Extract to read
□ □ □ □

# Writing > General Writing >  My "Horror" story idea, opinions please?

## Clueless_kid

Hey guys i have a story idea, anyways tell me what you think of it, anything that i should change. Its a horror idea and i am interested in becoming a writer when i grow up, but being i teen i have not had any training. Or read any horror books due to my mothers hate for it. But i was wondering if i should change my idea into a thriller because horror seems like a difficult genre to write, or if i should change the antagonist of my story. Tell me what you think?

My story focuses on teens since i am one and their the ones im around the most, maybe when im older i'll change them to adults. It starts of about the teens parents, and how they murdered 5 men. These men had a spell book and somehow the things they were chanting came true, they came of dangerous and the parents of the teens at the time were scared, and on a halloween night they killed them, dumped them in a river, and burned the book, they were all in higschool at the time. The chants that the 5 men made started to become evil and created a spirit of rage and revenge, and raised the 5 men back to life to kill the ones responsible but they are only raised to life on the day they were killed, Halloween. After they kill the parents they decide to kill their children, so that their generation wont go on. 12 teens find themselves being stalked by this spirit on Halloween day that wants to kill them all in terrible ways, due to the hate. the main character, a girl that has preminitons, tries to figure out when it will strike, and tries to figure out the truth to stop it at the same time keeping herslef and the others alive before the day ends. After Halloween the 5 men go back to their dead form. So what do you think?

□ □ □ □

(Collected data)

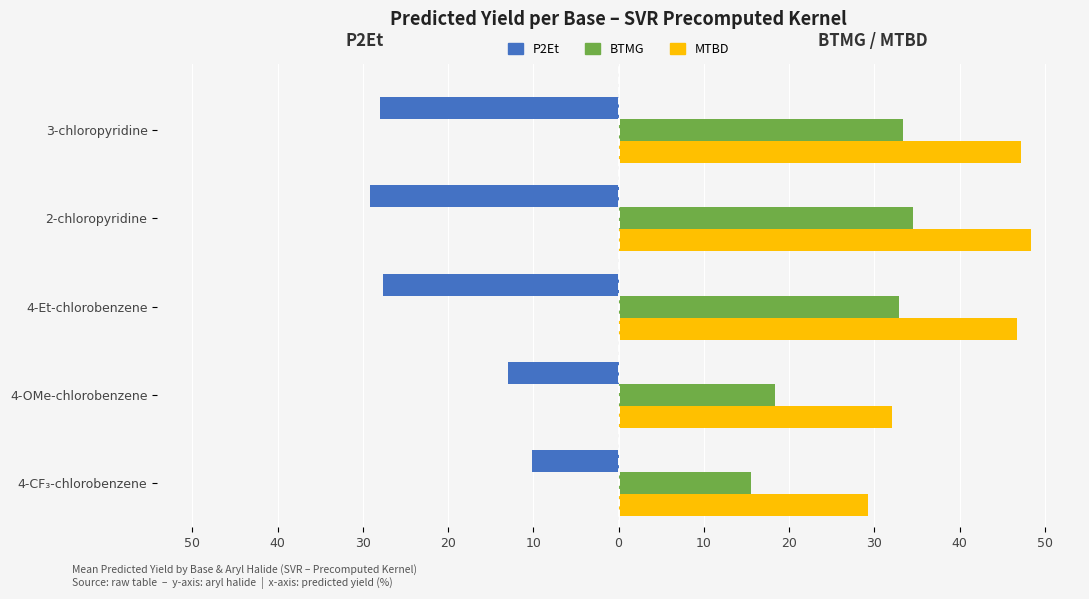

Reading left to right, what are all the values shown in this chart?

P2Et: -10.2	-13.0	-27.6	-29.1	-28.0
BTMG: 15.5	18.3	32.9	34.5	33.4
MTBD: 29.3	32.1	46.8	48.3	47.2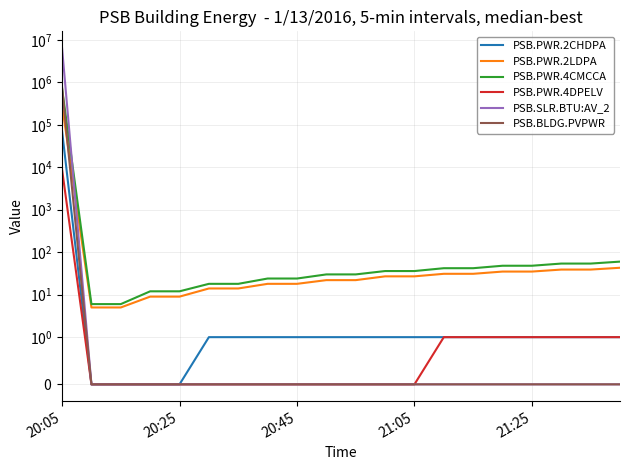

How many lines are shown in the chart?

6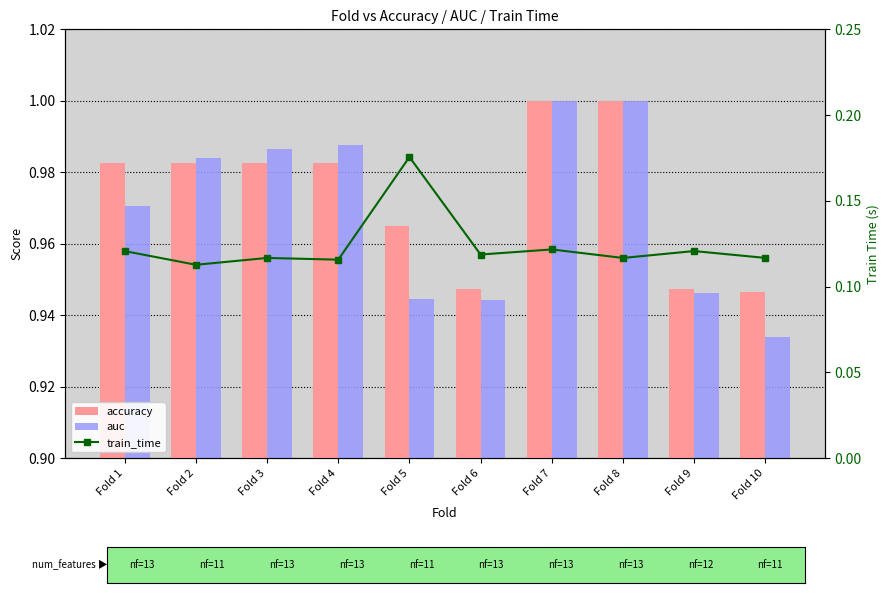

What is the highest value of the auc series?

1.0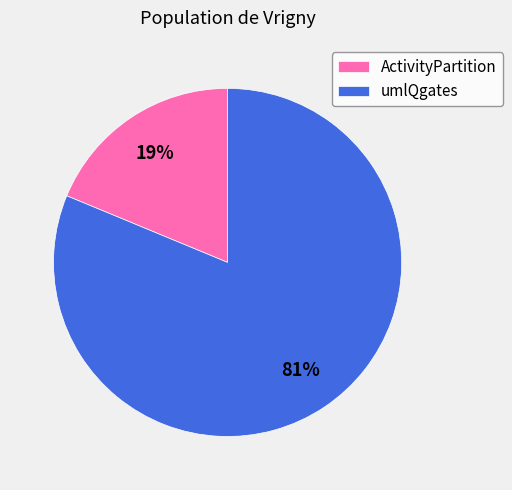

Do ActivityPartition and umlQgates together represent more than half of the pie?

Yes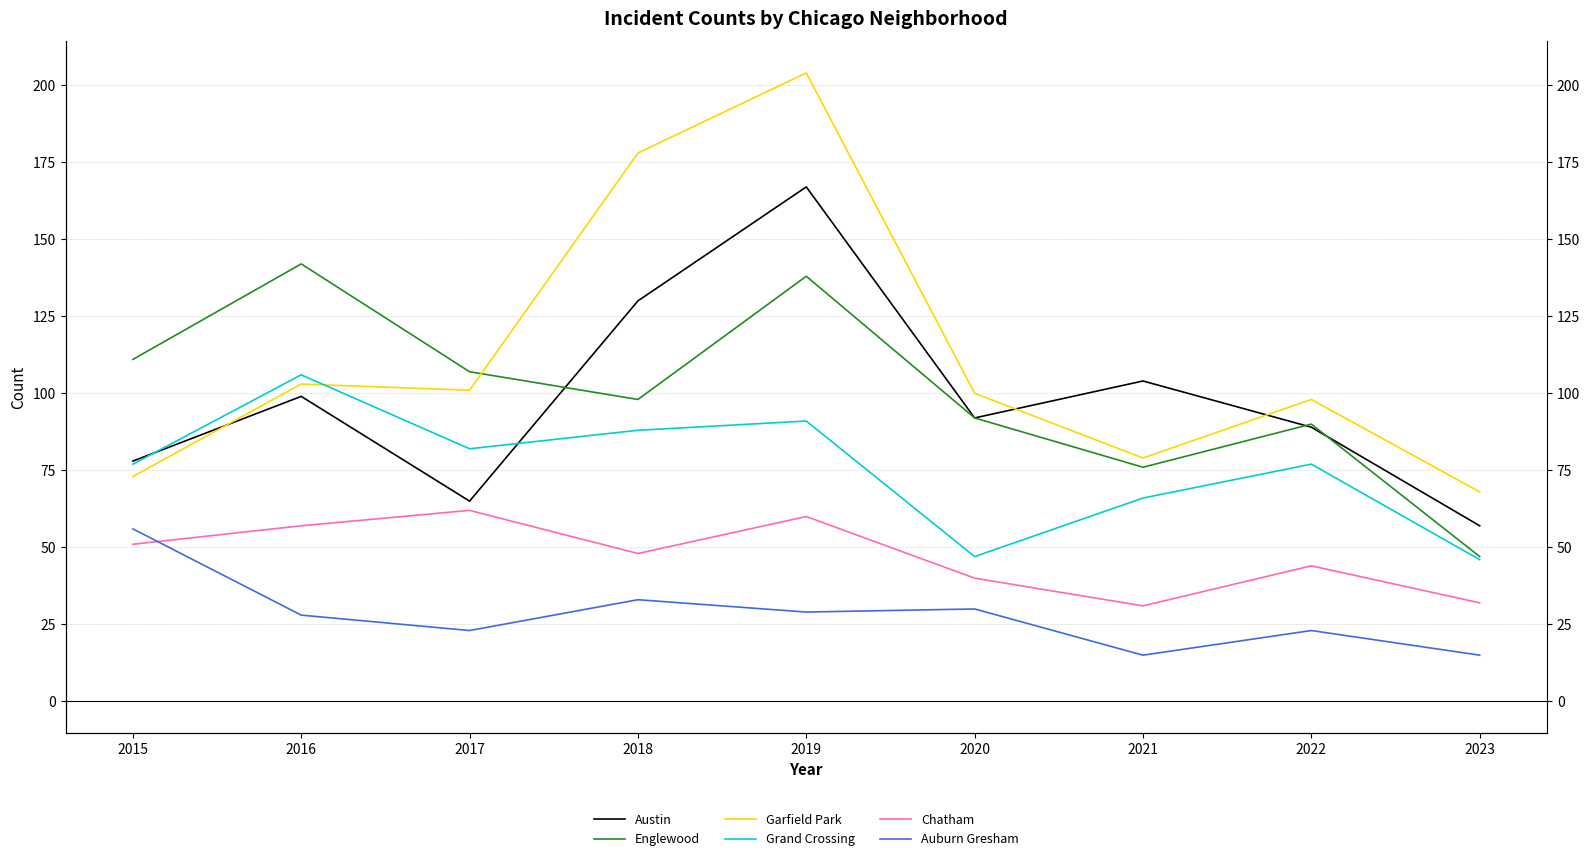

How many lines are shown in the chart?

6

□ □ □ □

Using the information
1) In the forum post about the horror story idea, how many teens are stalked by the spirit on Halloween?
2) Carry the forum thread about the horror story idea forward from its last line.

Answers to this exercise
1) 12 teens.

2)
----------


## Jean-Baptiste

Sure, you can do that. Why not? Why don't you try drafting out a bit of the story and posting it here for comments. 

I'm not sure how you're insisting that it's about teenagers; it seems to be more about the 5 and the parents. That may be a thing to keep in mind as you write: If you want a teenagers story, beware that it may try to stray into a focus on the the other elements. I can see that happening very easily. But you should be able keep a reign on everything, if your attentive to your initial intention. 

In any case, congratulations on having an initial intention at all. Seems a rarity. Welcome to the forums, kid!  :Smile:

----------


## dramasnot6

Sounds like youve really thought this through. The plot seems very interesting, although a little cliche, and provides for a lot of room in character development in the story. well done!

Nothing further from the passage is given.